Desde o início deste mês, o jornal digital GZH utiliza um mecanismo para impedir o uso não autorizado de seu conteúdo por robôs de inteligência artificial (IA) generativa como o ChatGPT, que se popularizaram ao longo do último ano. Além de implantar bloqueios técnicos, GZH também atualizou seus termos de uso para proibir expressamente a coleta do conteúdo das reportagens para treinamento dos sistemas de IA generativa.
A determinação segue a linha de diversos veículos da imprensa mundial como The New York Times, Financial Times e Washington Post. Foi recomendada pela Associação Nacional de Jornais (ANJ) com a finalidade de proteger o conteúdo original produzido pela imprensa profissional. Para funcionarem, os mecanismos de inteligência artificial generativa "leem" os sites da internet para coletar informações e responder às perguntas ou demandas dos usuários. Sem, no entanto, remunerar pelo conteúdo seus autores.
Este aspecto é crucial para garantir a sustentação da produção de jornalismo independente, que demanda investimento na apuração dos fatos, checagem e edição criteriosa. Para custear este investimento, veículos profissionais buscam remuneração de variadas formas - seja diretamente do público, por assinaturas, seja de empresas pela exibição de publicidade em diversos formatos. Ao coletar as notícias sem autorização, as ferramentas de IA enfraquecem a capacidade do jornalismo profissional de se manter.
— Nas redações do Grupo RBS, mais de 500 profissionais trabalham para produzir conteúdo jornalístico de qualidade, com apuração junto a fontes confiáveis, checagem dos fatos, busca incessante da verdade, equilíbrio, pluralidade e responsabilidade. Conteúdos produzidos por inteligência artificial misturam fontes de redações profissionais com fontes duvidosas, sem dizer claramente ao usuário de onde o conteúdo foi garimpado. E há o grande problema da apropriação de conteúdos de veículos de comunicação sem pagamento por isso — diz Marta Gleich, diretora-executiva de Jornalismo e Esporte do Grupo RBS.
O bloqueio técnico feito por GZH também vem sendo realizado por publicações ao redor do mundo - de acordo com a ANJ, até setembro mais de 400 veículos já haviam instalado o código que impede o uso pelo ChatGPT. A ANJ se juntou à coalizão mundial de entidades de imprensa que lançou, no dia 6 de setembro, o documento "Princípios Globais para a Inteligência Artificial". Entre outros pontos, a coalizão requer o respeito aos direitos de autor e à propriedade intelectual dos produtores de jornalismo, além de transparência sobre a origem dos conteúdos usados por desenvolvedores e operadores de inteligência artificial generativa. Também é objetivo da coalizão discutir uma regulação mundial para os desenvolvedores de IA. A atualização dos termos de uso dos sites jornalísticos funciona tanto como uma salvaguarda jurídica quanto como uma ferramenta de transparência para o leitor.
— Entendemos que todo e qualquer conteúdo jornalístico tem propriedade, que deve ser reconhecida, creditada e devidamente remunerada por seu uso por terceiros. Os modelos e desenvolvedores de IA que se valem de conteúdos jornalísticos sem autorização estão, portanto, sujeitos a processos pelo uso irregular de direitos de terceiros. Por isso, é louvável que os veículos jornalísticos deixem isso claro, no sentido de proteger uma produção jornalística custosa que deve ser valorizada e remunerada — diz o presidente da ANJ, Marcelo Rech.

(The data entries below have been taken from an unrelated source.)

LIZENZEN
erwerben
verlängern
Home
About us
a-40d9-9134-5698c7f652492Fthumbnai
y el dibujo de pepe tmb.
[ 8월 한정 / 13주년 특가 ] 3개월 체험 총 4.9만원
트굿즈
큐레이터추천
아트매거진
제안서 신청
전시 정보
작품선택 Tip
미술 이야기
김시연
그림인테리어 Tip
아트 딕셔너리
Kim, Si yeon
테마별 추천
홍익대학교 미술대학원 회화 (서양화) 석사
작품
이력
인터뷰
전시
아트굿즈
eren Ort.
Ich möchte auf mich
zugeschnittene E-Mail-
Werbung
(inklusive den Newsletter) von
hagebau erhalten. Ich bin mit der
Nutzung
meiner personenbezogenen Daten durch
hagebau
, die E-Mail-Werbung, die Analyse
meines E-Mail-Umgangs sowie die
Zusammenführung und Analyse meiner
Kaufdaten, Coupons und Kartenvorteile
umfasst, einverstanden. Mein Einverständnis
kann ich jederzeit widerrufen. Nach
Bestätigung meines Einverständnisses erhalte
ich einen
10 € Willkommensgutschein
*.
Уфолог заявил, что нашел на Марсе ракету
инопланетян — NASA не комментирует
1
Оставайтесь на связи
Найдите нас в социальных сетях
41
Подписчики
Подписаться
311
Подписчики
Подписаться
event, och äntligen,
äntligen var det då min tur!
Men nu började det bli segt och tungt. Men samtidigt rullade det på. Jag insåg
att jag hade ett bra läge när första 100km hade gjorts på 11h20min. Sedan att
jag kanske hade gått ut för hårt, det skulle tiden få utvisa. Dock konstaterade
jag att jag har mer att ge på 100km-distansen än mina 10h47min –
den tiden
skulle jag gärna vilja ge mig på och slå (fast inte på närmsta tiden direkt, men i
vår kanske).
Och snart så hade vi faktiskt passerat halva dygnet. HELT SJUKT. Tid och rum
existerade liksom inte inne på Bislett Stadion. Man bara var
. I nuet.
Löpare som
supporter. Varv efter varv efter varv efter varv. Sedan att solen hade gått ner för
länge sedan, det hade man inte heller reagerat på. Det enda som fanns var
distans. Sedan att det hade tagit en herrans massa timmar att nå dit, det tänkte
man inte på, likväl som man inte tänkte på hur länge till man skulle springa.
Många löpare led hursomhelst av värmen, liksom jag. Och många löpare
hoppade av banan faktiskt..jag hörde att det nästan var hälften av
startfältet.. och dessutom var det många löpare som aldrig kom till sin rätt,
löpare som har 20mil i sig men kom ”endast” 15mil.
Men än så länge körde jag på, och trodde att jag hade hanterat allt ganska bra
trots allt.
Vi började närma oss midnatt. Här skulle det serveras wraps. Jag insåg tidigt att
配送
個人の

As medidas não significam a rejeição das possibilidades de uso da inteligência artificial no jornalismo. Em GZH, um projeto experimental está em andamento com a edição e publicação de conteúdos automatizados de previsão do tempo e horóscopo. Neles, a edição e publicação são feitas por inteligência artificial a partir de fontes confiáveis contratadas por GZH - a empresa de meteorologia Climatempo e o astrólogo Oscar Quiroga, respectivamente - com supervisão humana. Outras ferramentas vêm sendo testadas constantemente na Redação Integrada e podem ajudar jornalistas a direcionarem energia para seu papel primordial: apurar informações e entregar notícias, análise e opinião qualificada.

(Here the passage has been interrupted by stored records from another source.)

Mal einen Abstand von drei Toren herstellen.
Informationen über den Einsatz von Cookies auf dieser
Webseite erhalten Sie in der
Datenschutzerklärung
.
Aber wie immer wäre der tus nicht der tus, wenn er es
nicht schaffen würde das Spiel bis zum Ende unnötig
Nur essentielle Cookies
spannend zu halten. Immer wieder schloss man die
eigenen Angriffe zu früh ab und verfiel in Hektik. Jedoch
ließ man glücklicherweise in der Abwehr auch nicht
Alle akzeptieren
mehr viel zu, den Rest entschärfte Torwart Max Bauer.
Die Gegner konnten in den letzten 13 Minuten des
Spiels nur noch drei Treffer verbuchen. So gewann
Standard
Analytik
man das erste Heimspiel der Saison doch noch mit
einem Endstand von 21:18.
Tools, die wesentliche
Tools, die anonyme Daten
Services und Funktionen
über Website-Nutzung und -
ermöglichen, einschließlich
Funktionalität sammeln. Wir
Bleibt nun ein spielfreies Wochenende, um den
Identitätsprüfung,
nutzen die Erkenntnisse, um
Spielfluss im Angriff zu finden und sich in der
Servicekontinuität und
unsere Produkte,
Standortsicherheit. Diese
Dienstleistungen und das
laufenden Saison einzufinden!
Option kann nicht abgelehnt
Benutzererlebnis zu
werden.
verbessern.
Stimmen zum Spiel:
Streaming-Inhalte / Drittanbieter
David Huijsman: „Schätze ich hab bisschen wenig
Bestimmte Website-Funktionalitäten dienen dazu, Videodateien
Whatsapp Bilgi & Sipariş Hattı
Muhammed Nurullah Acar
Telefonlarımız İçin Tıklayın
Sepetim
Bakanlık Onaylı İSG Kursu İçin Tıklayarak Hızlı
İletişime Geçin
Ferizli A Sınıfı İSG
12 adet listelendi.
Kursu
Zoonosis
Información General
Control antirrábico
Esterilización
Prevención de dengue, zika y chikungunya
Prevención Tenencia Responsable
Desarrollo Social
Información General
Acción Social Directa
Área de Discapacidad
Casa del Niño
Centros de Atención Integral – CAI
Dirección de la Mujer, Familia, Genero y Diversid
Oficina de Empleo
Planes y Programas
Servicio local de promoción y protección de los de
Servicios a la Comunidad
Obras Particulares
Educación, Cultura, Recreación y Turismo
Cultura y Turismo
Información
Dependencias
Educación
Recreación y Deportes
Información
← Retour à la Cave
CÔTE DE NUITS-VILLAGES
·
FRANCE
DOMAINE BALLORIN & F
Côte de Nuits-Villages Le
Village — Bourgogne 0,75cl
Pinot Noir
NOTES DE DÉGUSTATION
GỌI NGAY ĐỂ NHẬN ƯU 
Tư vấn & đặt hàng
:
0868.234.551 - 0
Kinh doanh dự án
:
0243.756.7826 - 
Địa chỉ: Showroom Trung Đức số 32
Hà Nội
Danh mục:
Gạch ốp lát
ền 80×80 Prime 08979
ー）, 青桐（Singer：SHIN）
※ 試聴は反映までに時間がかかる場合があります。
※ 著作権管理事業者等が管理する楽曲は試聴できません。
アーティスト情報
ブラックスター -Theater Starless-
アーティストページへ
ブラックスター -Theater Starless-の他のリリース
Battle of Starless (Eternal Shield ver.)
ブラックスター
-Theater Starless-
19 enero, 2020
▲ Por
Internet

— A Inteligência Artificial pode ser usada em redações, com critérios claros e responsabilidade, em atividades como fazer resumos de textos produzidos por um jornalista, para que os profissionais possam dedicar o tempo para qualificar seu conteúdo. Ou produzindo conteúdos que apresentam dados, como a previsão do tempo em muitas cidades, ou o resultado de loterias, desde que a fonte seja confiável, como um serviço de qualidade de previsão do tempo ou a Caixa Econômica Federal, por exemplo — diz Marta.